Second, voting machines are kept secure.  These machines are subjected to rigorous protocols for chain of custody and testing in every jurisdiction. Machines are held under lock and key with additional protections in place to ensure that nobody without proper credentials can access the devices. It is exceedingly difficult to gain unauthorized access to even one of these machines, and nearly impossible to gain access to more than one. Prior to every election – not just federal elections, but every time the equipment is used – these machines go through a series of tests called logic and accuracy tests to confirm that they are working as intended, recording and tabulating votes accurately. These tests are open to the public and entirely transparent, so everyone can observe; some jurisdictions even use social media to make sure that their voters can witness the process.
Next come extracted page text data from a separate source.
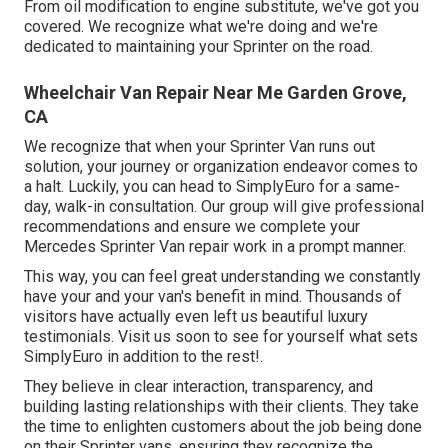
From oil modification to engine substitute, we've got you
covered. We recognize what we're doing and we're
dedicated to maintaining your Sprinter on the road.
Wheelchair Van Repair Near Me Garden Grove,
CA
We recognize that when your Sprinter Van runs out
solution, your journey or organization endeavor comes to
a halt. Luckily, you can head to SimplyEuro for a same-
day, walk-in consultation. Our group will give professional
recommendations and ensure we complete your
Mercedes Sprinter Van repair work in a prompt manner.
This way, you can feel great understanding we constantly
have your and your van's benefit in mind. Thousands of
visitors have actually even left us beautiful luxury
testimonials. Visit us soon to see for yourself what sets
SimplyEuro in addition to the rest!.
They believe in clear interaction, transparency, and
building lasting relationships with their clients. They take
the time to enlighten customers about the job being done
on their Sprinter vans, ensuring they recognize the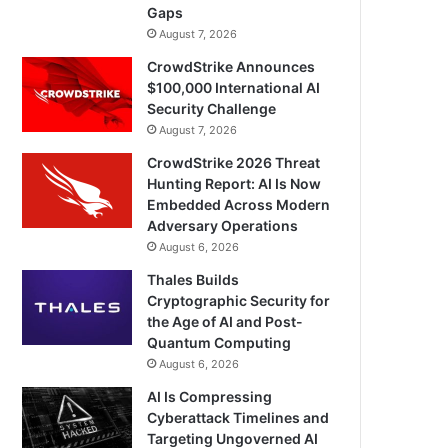
Gaps
August 7, 2026
CrowdStrike Announces
$100,000 International AI
Security Challenge
August 7, 2026
CrowdStrike 2026 Threat
Hunting Report: AI Is Now
Embedded Across Modern
Adversary Operations
August 6, 2026
Thales Builds
Cryptographic Security for
the Age of AI and Post-
Quantum Computing
August 6, 2026
AI Is Compressing
Cyberattack Timelines and
Targeting Ungoverned AI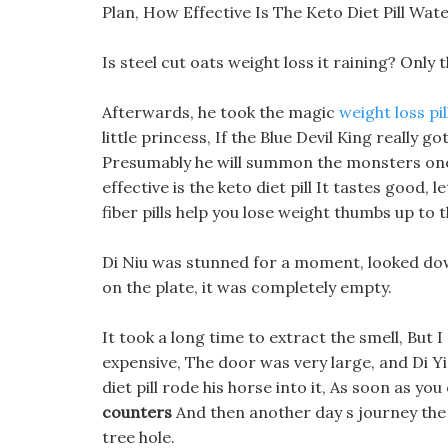
Plan, How Effective Is The Keto Diet Pill Wa
Is steel cut oats weight loss it raining? Only
Afterwards, he took the magic
weight loss pi
little princess, If the Blue Devil King really g
Presumably he will summon the monsters one a
effective is the keto diet pill It tastes good, le
fiber pills help you lose weight thumbs up to
Di Niu was stunned for a moment, looked dow
on the plate, it was completely empty.
It took a long time to extract the smell, But 
expensive, The door was very large, and Di Yin 
diet pill rode his horse into it, As soon as y
counters
And then another day s journey the 
tree hole.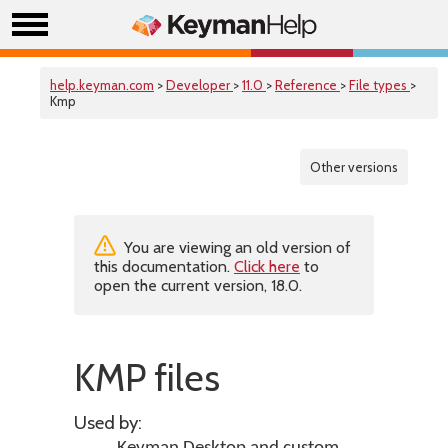
help.keyman.com
>
Developer
>
11.0
>
Reference
>
File types
>
Kmp
Other versions
You are viewing an old version of
this documentation.
Click here
to
open the current version, 18.0.
KMP files
Used by: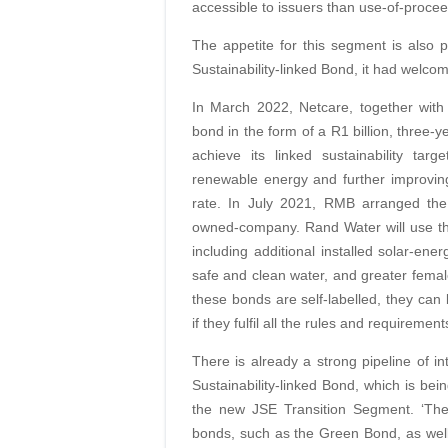
accessible to issuers than use-of-proce
The appetite for this segment is also 
Sustainability-linked Bond, it had welcome
In March 2022, Netcare, together with St
bond in the form of a R1 billion, three-
achieve its linked sustainability tar
renewable energy and further improving 
rate. In July 2021, RMB arranged the co
owned-company. Rand Water will use the
including additional installed solar-en
safe and clean water, and greater femal
these bonds are self-labelled, they can 
if they fulfil all the rules and requirement
There is already a strong pipeline of in
Sustainability-linked Bond, which is be
the new JSE Transition Segment. ‘The [
bonds, such as the Green Bond, as well 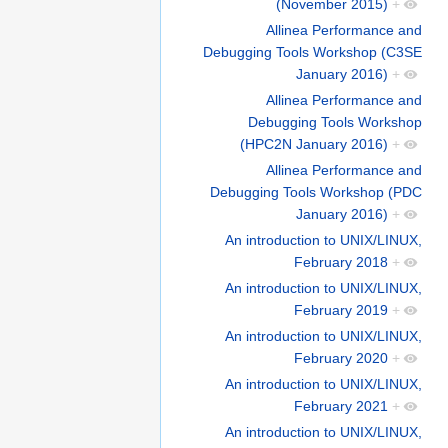
(November 2015)
+
Allinea Performance and
Debugging Tools Workshop (C3SE
January 2016)
+
Allinea Performance and
Debugging Tools Workshop
(HPC2N January 2016)
+
Allinea Performance and
Debugging Tools Workshop (PDC
January 2016)
+
An introduction to UNIX/LINUX,
February 2018
+
An introduction to UNIX/LINUX,
February 2019
+
An introduction to UNIX/LINUX,
February 2020
+
An introduction to UNIX/LINUX,
February 2021
+
An introduction to UNIX/LINUX,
Third, unlike voter registration databases or email systems, I know of no jurisdiction where voting machines are connected to the internet. This makes it nearly impossible for a remote hacker, whether in Moscow, Russia or Moscow, Idaho, to access the equipment and plant malicious code or otherwise hack the system. Voting machines are kept secured, connected to nothing – not even power – until they are tested and used, and then they are under constant observation. Without connectivity, it would require a hacker to have unfettered physical access and enough time to sabotage one machine just to impact the results on one device in one polling place. To manipulate election results on a state or national scale would require a conspiracy of literally hundreds of thousands, and for that massive conspiracy to go undetected.

Which brings us to the fourth reason. Even if hundreds of thousands of conspirators operated undetected on the diverse range of systems, defeating the testing and chain of custody protections in place, it would still have no effect on the vast majority of election results nationwide. That is because well over 75 percent of voters vote on paper ballots or on a device that creates a paper record. And in most states – 32 plus the District of Columbia, as of 2014 – there is a post-election audit requirement that mandates states match the paper record to the digital record, and if a discrepancy exists, recount the paper ballots for use as the official record. The states that require such an audit include the battleground states of Arizona, Colorado, Florida, Nevada, New Mexico, North Carolina, Ohio, Pennsylvania, Virginia, and Wisconsin, among others. So even if a grand conspiracy were viable, a post-election audit requirement would almost certainly discover it prior to election results becoming official, with the paper ballots then being used as the official ballot of record.

There has been a lot of hyperbole surrounding this election, but the processes in place to ensure the integrity of our election system should not become part of the political rhetoric. I’ve yet to meet an election official at the state or local level, Republican or Democrat or neither, who was not working as hard as possible to ensure that every election reflects the will of the people, even if the outcome differed from their own political interests. There are a few loudly seeking to sow distrust in the system, but there are far more working quietly and collaboratively, at the federal, state, and local level, to secure our voting systems and reassure voters that this election will accurately reflect voters’ choices.

And voters can play a role as well, by attending pre-election logic and accuracy tests, and especially, volunteering to serve as poll workers to see the process first hand. Whether it is federal officials offering assistance and resources to the states, state and local officials sharing best practices, or citizens serving as poll workers, this cooperation and diligence will protect our elections in 2016 and safeguard future elections as well.